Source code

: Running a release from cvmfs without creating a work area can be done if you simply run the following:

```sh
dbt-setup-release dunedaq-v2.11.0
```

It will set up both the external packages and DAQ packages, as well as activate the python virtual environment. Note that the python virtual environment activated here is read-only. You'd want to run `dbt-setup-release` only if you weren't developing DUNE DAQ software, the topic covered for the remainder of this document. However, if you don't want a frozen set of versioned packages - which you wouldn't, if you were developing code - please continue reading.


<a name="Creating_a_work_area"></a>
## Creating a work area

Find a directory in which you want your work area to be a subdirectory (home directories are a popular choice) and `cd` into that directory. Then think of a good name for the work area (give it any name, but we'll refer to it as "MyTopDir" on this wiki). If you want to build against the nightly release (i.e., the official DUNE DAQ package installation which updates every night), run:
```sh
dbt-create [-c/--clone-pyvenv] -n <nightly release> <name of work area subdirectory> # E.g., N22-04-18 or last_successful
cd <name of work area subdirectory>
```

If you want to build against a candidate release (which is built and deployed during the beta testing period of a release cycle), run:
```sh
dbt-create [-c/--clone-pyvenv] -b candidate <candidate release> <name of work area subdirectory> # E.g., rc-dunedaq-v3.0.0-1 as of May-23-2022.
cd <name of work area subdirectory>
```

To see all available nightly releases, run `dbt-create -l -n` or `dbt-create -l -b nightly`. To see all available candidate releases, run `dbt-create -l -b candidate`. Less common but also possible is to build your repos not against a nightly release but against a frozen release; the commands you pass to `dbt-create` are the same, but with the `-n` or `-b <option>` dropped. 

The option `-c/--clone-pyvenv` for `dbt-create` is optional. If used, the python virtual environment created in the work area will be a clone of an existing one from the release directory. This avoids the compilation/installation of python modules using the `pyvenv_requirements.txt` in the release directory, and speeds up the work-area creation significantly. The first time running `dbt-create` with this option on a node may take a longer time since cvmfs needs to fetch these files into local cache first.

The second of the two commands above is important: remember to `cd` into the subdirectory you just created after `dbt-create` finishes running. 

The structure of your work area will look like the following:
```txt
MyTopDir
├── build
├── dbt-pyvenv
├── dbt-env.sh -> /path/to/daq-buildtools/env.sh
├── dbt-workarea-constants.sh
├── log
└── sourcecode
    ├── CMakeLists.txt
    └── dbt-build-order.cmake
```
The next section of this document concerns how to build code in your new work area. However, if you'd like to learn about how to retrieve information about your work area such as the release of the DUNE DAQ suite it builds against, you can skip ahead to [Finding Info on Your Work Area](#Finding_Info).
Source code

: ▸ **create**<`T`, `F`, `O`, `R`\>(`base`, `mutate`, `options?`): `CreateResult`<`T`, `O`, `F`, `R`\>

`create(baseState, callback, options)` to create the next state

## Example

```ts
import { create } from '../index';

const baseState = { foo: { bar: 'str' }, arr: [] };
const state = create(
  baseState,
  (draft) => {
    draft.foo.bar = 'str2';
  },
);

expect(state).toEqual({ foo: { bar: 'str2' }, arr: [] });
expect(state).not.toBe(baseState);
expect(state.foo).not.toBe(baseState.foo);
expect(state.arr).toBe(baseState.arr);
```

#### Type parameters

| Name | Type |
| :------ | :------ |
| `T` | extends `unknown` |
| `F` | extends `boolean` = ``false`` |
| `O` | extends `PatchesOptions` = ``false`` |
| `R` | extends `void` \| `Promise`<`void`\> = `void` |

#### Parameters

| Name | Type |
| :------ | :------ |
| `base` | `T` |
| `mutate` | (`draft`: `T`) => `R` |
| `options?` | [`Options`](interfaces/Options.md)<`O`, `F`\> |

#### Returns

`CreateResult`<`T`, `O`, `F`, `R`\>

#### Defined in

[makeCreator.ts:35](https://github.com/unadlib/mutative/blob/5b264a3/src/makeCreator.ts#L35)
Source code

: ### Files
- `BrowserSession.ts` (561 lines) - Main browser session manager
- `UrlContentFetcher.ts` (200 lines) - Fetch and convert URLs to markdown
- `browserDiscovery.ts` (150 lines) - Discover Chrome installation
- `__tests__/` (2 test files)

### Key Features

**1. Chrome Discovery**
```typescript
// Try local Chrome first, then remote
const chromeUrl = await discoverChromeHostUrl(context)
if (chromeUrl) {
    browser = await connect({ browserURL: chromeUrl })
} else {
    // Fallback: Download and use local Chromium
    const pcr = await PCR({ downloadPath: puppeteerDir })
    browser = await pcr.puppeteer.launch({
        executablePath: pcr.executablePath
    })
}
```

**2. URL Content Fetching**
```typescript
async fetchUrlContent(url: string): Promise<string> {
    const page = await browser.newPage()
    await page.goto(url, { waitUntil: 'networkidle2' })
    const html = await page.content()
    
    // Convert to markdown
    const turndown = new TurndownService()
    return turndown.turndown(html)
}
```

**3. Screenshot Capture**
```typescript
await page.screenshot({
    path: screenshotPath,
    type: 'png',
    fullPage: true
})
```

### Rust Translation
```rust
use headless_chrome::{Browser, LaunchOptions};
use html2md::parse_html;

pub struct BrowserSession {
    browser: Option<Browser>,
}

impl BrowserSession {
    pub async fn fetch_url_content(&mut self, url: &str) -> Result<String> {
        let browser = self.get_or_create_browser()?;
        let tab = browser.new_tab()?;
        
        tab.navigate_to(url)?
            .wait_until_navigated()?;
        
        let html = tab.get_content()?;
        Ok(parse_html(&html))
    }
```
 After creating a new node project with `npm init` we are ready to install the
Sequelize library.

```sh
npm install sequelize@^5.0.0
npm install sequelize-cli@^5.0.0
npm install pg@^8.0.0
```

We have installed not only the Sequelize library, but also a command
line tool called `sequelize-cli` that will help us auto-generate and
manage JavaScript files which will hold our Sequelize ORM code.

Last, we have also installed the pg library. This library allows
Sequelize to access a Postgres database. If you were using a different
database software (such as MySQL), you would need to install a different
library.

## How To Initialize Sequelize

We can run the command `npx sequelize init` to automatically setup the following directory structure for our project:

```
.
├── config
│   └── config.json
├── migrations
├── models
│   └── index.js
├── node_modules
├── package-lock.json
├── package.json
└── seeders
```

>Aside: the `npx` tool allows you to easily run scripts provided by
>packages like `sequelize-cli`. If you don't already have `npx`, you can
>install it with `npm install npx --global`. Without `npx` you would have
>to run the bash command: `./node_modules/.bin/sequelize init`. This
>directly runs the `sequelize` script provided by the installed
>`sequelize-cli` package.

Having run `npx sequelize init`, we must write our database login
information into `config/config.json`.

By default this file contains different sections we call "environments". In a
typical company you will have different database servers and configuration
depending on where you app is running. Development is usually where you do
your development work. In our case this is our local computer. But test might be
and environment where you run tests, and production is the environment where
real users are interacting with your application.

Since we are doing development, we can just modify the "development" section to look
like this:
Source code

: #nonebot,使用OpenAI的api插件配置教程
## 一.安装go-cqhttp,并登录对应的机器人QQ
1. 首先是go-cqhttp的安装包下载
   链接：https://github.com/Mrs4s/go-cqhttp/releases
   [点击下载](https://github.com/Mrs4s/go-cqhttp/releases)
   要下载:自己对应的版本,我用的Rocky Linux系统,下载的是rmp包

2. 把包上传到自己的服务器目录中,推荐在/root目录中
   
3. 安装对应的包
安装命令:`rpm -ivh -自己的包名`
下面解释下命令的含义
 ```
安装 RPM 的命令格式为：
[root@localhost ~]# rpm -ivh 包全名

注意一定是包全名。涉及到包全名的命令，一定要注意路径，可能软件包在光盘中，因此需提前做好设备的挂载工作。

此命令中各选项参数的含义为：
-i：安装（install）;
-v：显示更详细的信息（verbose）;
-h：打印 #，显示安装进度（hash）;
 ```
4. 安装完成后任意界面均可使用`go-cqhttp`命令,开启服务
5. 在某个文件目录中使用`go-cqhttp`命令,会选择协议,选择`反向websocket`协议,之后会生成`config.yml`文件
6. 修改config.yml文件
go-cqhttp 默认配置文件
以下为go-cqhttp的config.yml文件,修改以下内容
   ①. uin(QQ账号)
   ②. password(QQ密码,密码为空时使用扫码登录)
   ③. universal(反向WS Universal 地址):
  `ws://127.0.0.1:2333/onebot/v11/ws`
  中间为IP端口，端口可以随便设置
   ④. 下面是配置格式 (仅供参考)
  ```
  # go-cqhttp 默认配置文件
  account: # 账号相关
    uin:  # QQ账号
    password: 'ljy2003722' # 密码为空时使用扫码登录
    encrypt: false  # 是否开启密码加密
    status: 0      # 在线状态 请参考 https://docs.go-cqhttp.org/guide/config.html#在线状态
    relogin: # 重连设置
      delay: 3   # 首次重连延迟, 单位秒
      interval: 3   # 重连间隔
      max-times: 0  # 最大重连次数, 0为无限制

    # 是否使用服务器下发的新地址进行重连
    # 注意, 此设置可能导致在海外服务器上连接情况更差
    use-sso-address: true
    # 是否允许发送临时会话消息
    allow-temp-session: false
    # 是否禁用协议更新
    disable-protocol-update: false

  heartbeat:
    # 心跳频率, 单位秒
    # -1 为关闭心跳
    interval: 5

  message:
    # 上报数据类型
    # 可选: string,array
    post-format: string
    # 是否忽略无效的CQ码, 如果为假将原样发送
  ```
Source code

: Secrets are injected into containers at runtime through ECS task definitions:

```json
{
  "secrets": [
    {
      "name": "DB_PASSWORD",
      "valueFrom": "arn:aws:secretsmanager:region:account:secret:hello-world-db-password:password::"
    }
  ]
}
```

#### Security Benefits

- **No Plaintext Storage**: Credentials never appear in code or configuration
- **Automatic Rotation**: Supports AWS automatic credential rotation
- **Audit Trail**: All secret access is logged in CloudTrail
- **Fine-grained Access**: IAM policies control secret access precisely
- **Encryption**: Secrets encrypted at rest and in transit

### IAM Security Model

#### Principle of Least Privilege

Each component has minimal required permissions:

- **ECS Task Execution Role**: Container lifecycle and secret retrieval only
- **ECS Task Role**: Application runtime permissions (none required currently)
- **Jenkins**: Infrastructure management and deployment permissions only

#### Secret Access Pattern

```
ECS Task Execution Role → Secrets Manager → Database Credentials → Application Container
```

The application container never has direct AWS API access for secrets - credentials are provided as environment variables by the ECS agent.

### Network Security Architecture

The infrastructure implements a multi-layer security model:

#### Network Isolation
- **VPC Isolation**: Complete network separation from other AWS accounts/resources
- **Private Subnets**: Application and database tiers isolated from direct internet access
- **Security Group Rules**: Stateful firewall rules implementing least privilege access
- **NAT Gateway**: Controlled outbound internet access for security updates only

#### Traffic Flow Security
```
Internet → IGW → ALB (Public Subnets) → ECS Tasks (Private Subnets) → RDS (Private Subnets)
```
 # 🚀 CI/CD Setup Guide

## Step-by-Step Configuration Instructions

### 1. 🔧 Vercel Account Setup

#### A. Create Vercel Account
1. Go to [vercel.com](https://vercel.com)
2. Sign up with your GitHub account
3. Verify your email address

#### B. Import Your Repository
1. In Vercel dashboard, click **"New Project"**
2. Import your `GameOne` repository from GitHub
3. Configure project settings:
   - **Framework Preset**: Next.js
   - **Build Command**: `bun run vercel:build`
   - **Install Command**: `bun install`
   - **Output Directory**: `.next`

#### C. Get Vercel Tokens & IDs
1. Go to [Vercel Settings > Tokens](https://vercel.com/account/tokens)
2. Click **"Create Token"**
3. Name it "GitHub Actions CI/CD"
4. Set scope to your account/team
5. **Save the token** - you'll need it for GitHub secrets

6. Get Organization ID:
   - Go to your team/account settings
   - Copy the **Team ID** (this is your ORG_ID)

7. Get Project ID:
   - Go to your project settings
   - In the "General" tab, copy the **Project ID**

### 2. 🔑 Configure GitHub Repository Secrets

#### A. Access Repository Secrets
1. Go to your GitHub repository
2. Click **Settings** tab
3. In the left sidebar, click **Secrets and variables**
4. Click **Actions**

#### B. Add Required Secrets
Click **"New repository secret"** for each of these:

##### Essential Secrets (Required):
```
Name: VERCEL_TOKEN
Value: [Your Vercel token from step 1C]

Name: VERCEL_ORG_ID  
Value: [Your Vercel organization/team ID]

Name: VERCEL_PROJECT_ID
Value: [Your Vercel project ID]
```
§ §
• TRY IT: Filter the data above by the word "frozen" and copy every line that matches.

• EXERCISE RESULT:
It will set up both the external packages and DAQ packages, as well as activate the python virtual environment. Note that the python virtual environment activated here is read-only. You'd want to run `dbt-setup-release` only if you weren't developing DUNE DAQ software, the topic covered for the remainder of this document. However, if you don't want a frozen set of versioned packages - which you wouldn't, if you were developing code - please continue reading.
To see all available nightly releases, run `dbt-create -l -n` or `dbt-create -l -b nightly`. To see all available candidate releases, run `dbt-create -l -b candidate`. Less common but also possible is to build your repos not against a nightly release but against a frozen release; the commands you pass to `dbt-create` are the same, but with the `-n` or `-b <option>` dropped. 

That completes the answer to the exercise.